The treatments described below apply to actinic cancer, squamous cell carcinoma, basal cell carcinoma, the Merkel cell carcinoma, lymphoma, Kaposi’s syndrome and other sarcomas:

  • Surgery: most forms of basal cell and squamous cell carcinoma can be easily treated with minor surgery and drug application to the skin surface. For certain types of skin cancer are more likely to spread, surgery will be followed by radiation or chemotherapy.
  • forms of local therapy: various types of techniques can be used to treat skin cancer that has not metastasized to the lymph nodes or other parts of the body. Some of these methods are considered as “surgery” because they can destroy an area of tissue in the body. However, these techniques do not involve the use of scalpels or cutting of the skin.
  • Radiation therapy: the use of energy rays and particles (protons, photons or electrons) to kill cancer cells. Radiation treatment is concentrated on the outside of the body and is the primary treatment with surgery to treat skin cancer. Radiation can also be used in conjunction with other therapies, and can be used as adjuvant therapy after surgery to remove any deposit remaining small cancer.
  • Systemic chemotherapy ( “chemo”): the use of cancer drugs injected into a vein or given orally. The drug travels through the bloodstream to all parts of the body. Systemic chemotherapy can attack cancer cells that have spread to lymph nodes and other areas. Side effects from chemotherapy include; hair loss, weight loss, mouth sores, loss of appetite, fatigue, nausea and vomiting, decreased resistance to infection and easy bleeding and bruising.

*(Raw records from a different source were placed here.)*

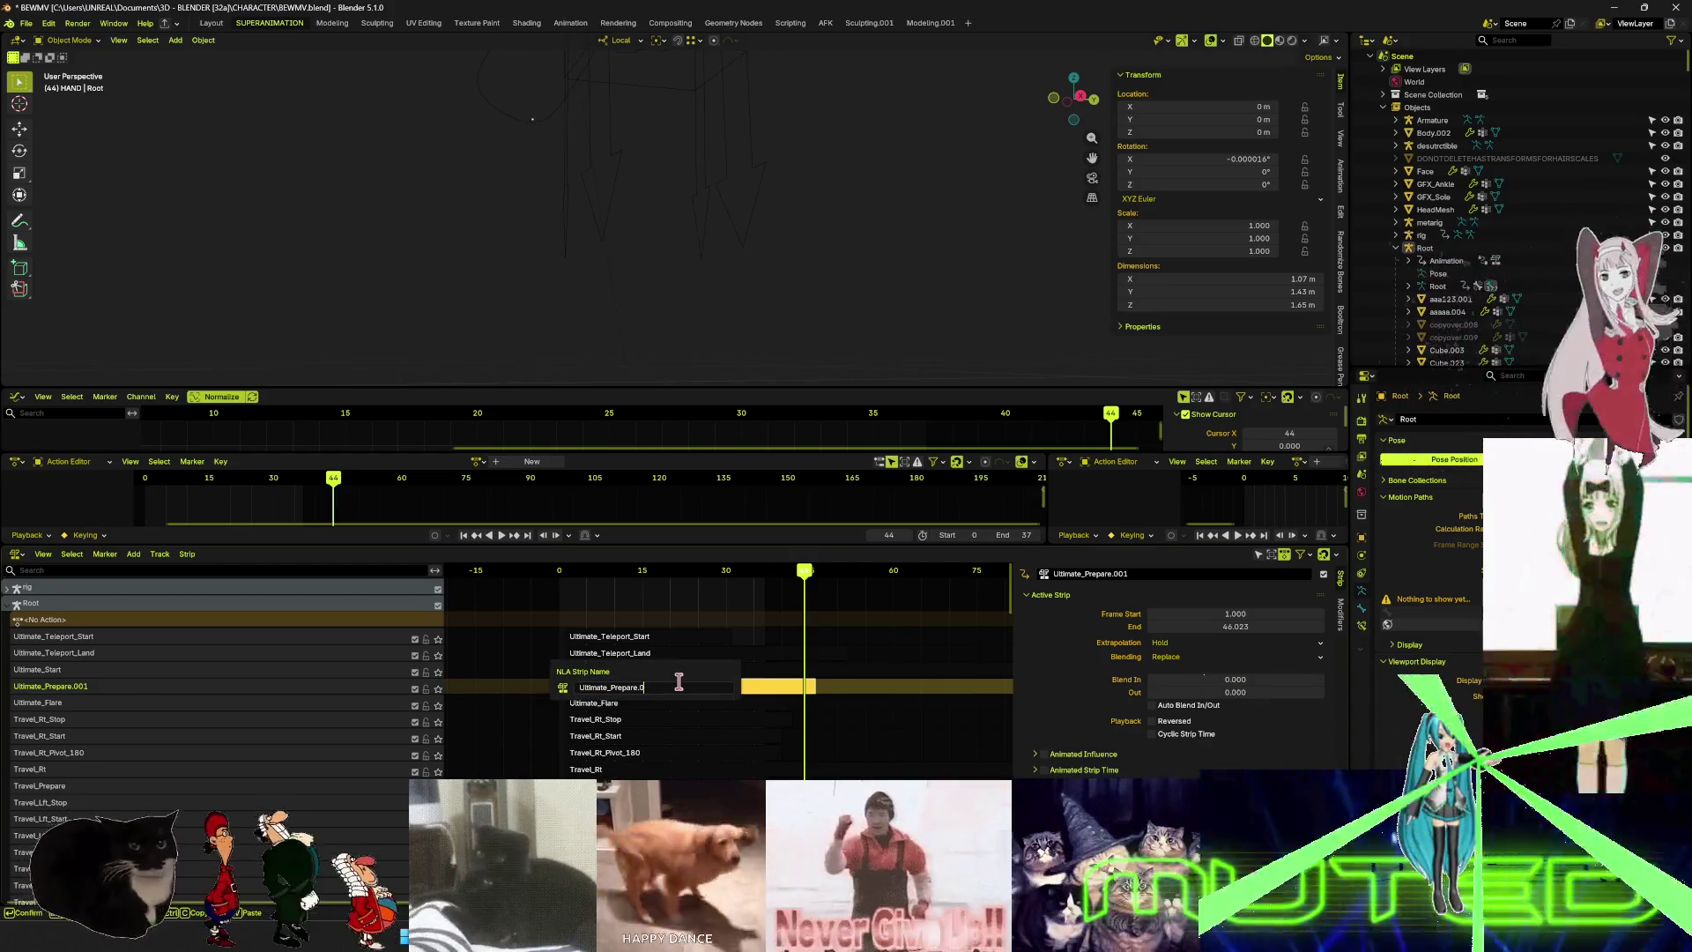
{"action": "key", "text": "BackSpace"}
{"action": "key", "text": "BackSpace"}
{"action": "key", "text": "Return"}
{"action": "left_click", "coordinate": [638, 724]}
{"action": "mouse_move", "coordinate": [1005, 617]}
{"action": "middle_mouse_down"}
{"action": "mouse_move", "coordinate": [989, 617]}
{"action": "mouse_move", "coordinate": [1020, 617]}
{"action": "middle_mouse_up"}
{"action": "left_click_drag", "start_coordinate": [1020, 617], "coordinate": [1016, 662]}
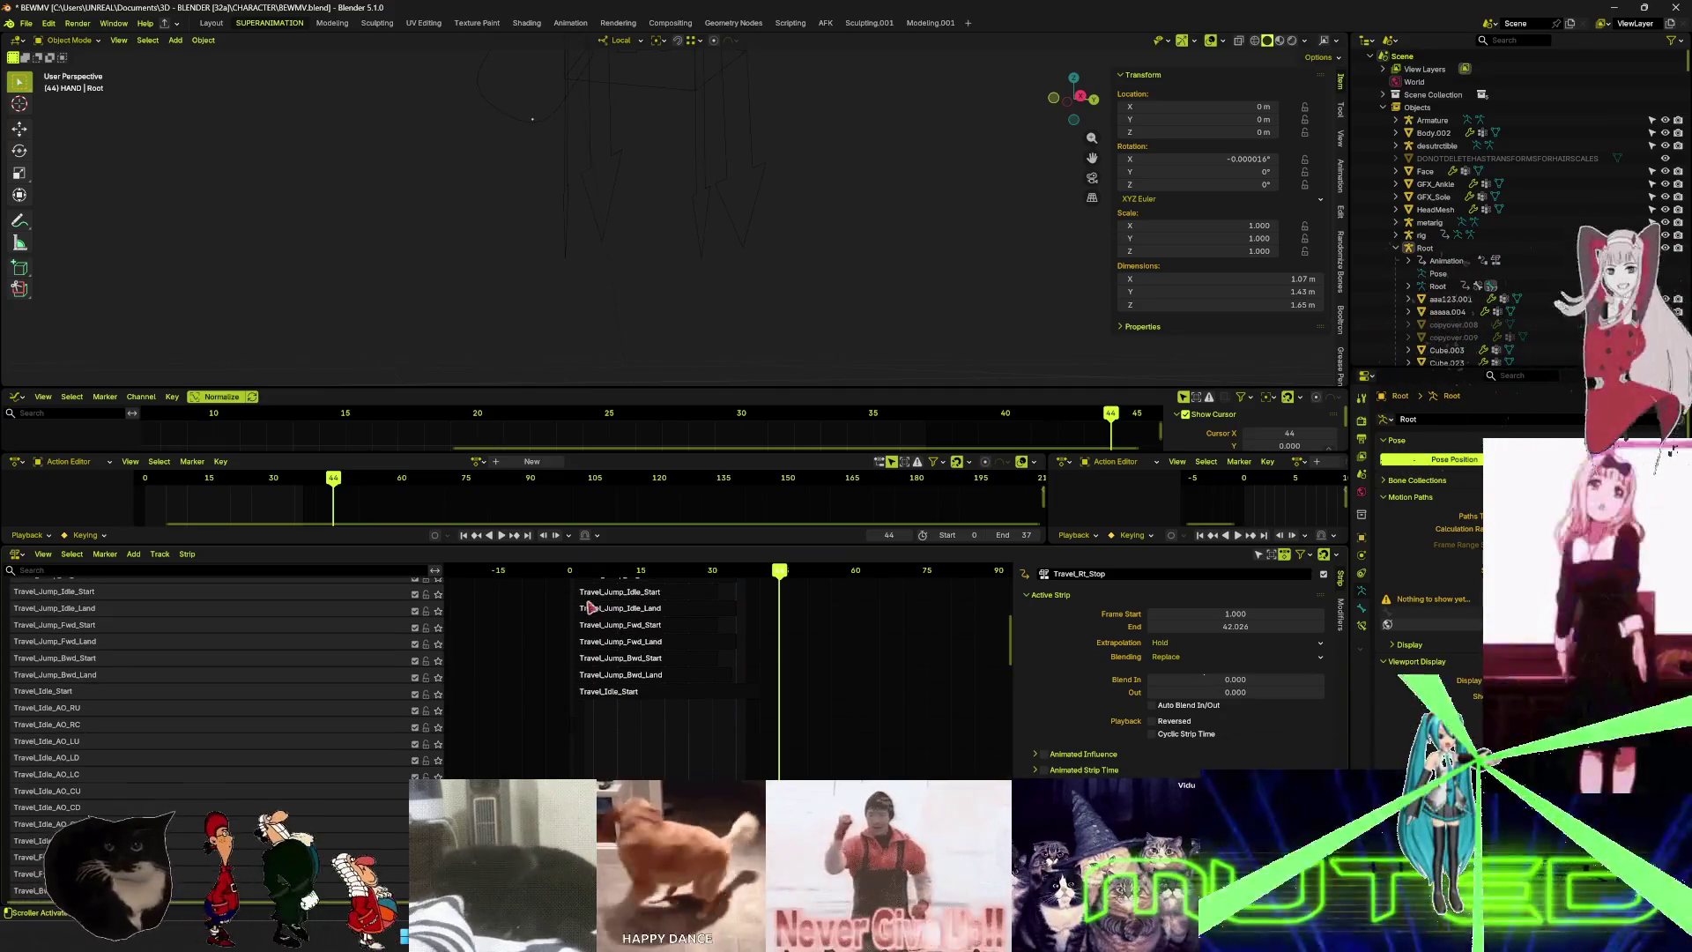
{"action": "scroll", "coordinate": [608, 696], "scroll_direction": "left", "scroll_amount": 5}
{"action": "scroll", "coordinate": [635, 707], "scroll_direction": "left", "scroll_amount": 4}
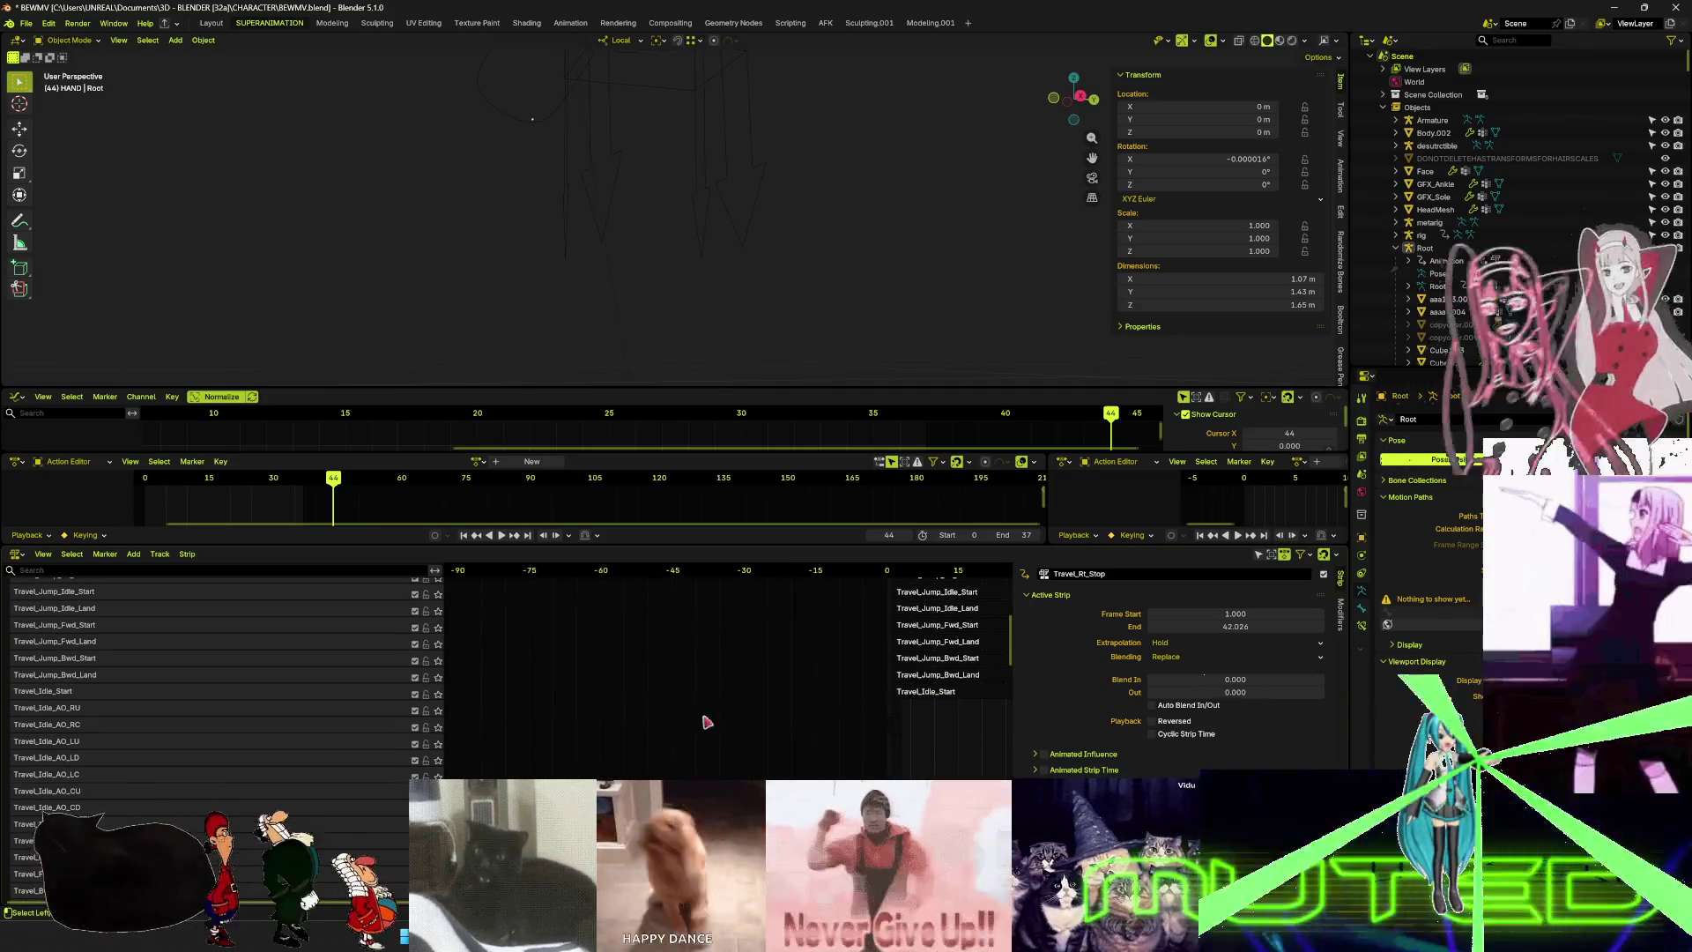
{"action": "scroll", "coordinate": [661, 706], "scroll_direction": "right", "scroll_amount": 6}
{"action": "mouse_move", "coordinate": [1009, 636]}
{"action": "left_mouse_down"}
{"action": "mouse_move", "coordinate": [1004, 745]}
{"action": "mouse_move", "coordinate": [1018, 705]}
{"action": "left_mouse_up"}
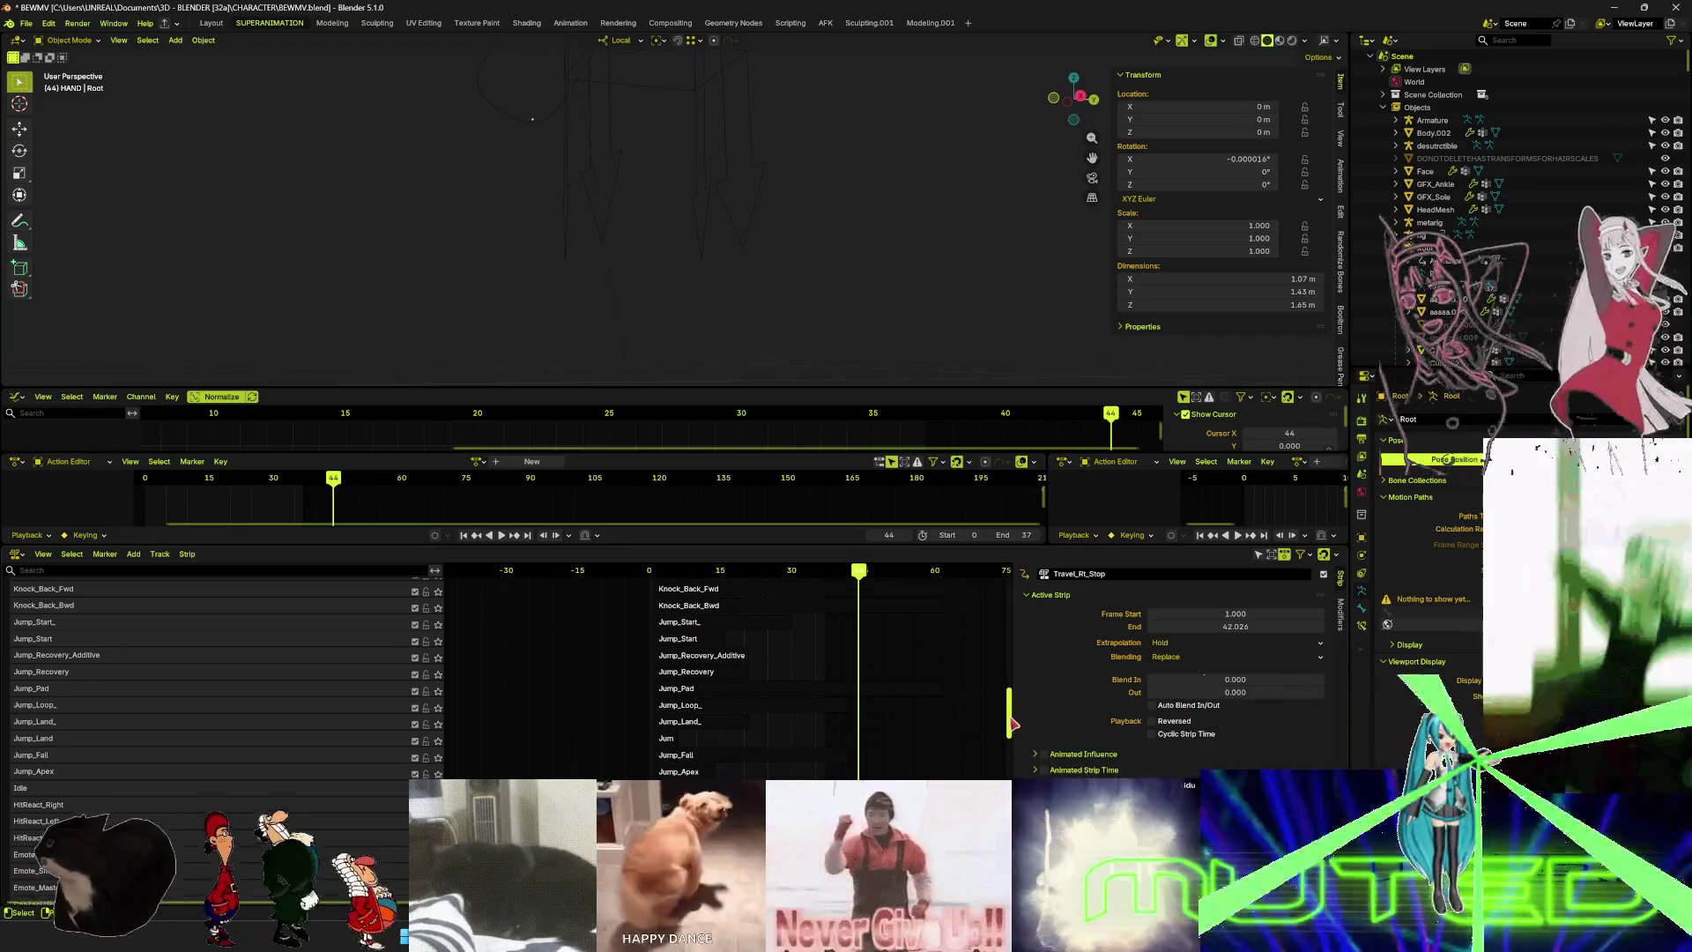
{"action": "scroll", "coordinate": [1012, 731], "scroll_direction": "down", "scroll_amount": 3}
{"action": "scroll", "coordinate": [914, 696], "scroll_direction": "up", "scroll_amount": 8}
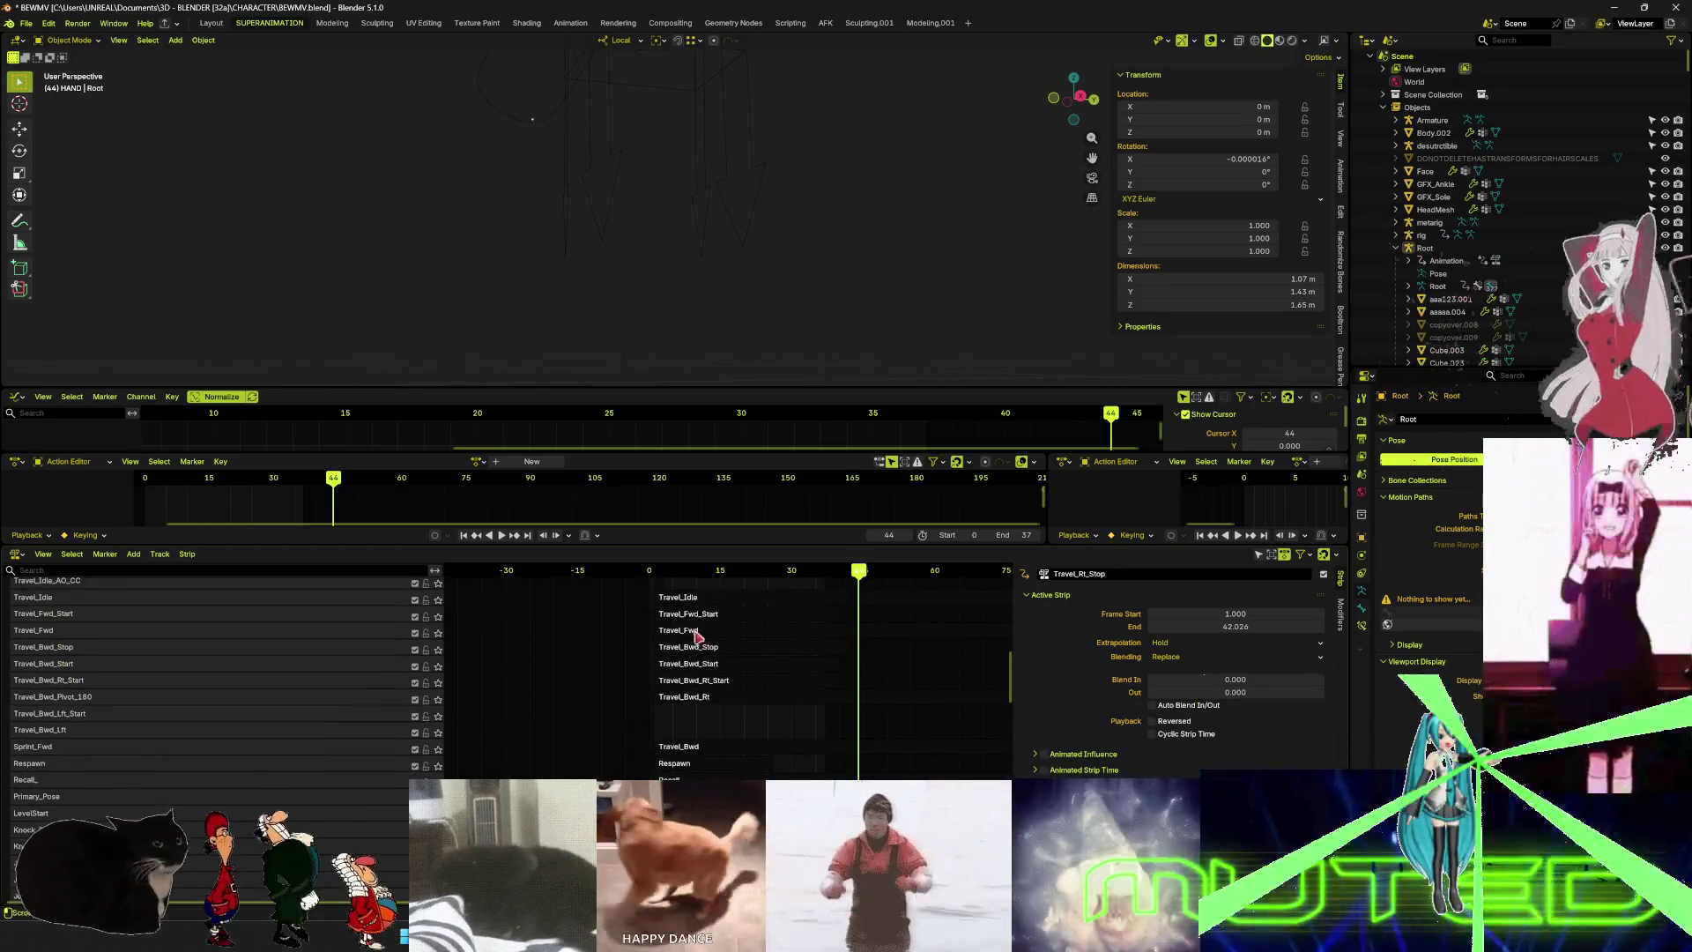
{"action": "left_click", "coordinate": [709, 615]}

Side effects associated with chemotherapy will decrease once concluded treatment.

  • Clinical trials: studies conducted carefully controlled research with real patients cancer. Studies were conducted to see if a new treatment method is safe and effective, how well it works and how the patient responds. Other tests may be done to find new ways to diagnose or treat a disease.
  • Willingness and Alternative Therapies: complementary treatments are done to help a person feel better and relieve the side effects associated with traditional cancer treatments. On the other hand they offered alternative therapies instead of standard medical care. To avoid any dangers or harmful side effects, a cancer patient should consult a doctor before trying complementary or alternative treatments for skin cancer.
  • The basal cell carcinomas rarely spread, but can invade nearby tissues if left untreated. The choice of treatment depends on the age of patient preferences, tumor size, general health and patient. The following methods have proven effective in the treatment of basal cell carcinoma; electrodessication and curettage, simple excision (cutting tumor), Mohs surgery (used in treating large tumors when the edges are near the nose, ears, eyes, scalp, forehead, fingers and / or genitals), radiation, immune response modifiers, photodynamic therapy, cryosurgery and topical chemotherapy.
  • Treating carcinomas Squamous cell is performed in the same way as the treatment of basal cell carcinoma, considering the size, the location of the tumor and the age and the desires of the patient. Large squamous cell carcinomas are more difficult to treat and the recurrence rate of the most aggressive forms can be up to 50% for deep tumors, large. The following methods can be used to treat squamous cell carcinomas; simple excision, cryosurgery, Mohs surgery, radiation therapy, lymph node dissection and systemic chemotherapy.

Forecast

The prognosis for skin cancer depends on many different factors, such as duration, complications, probable result, recovery, survival rates, mortality rates and other factors issues. With proper education, early diagnosis and intervention, the factors surrounding the outlook for skin cancer can change and are unique to each person.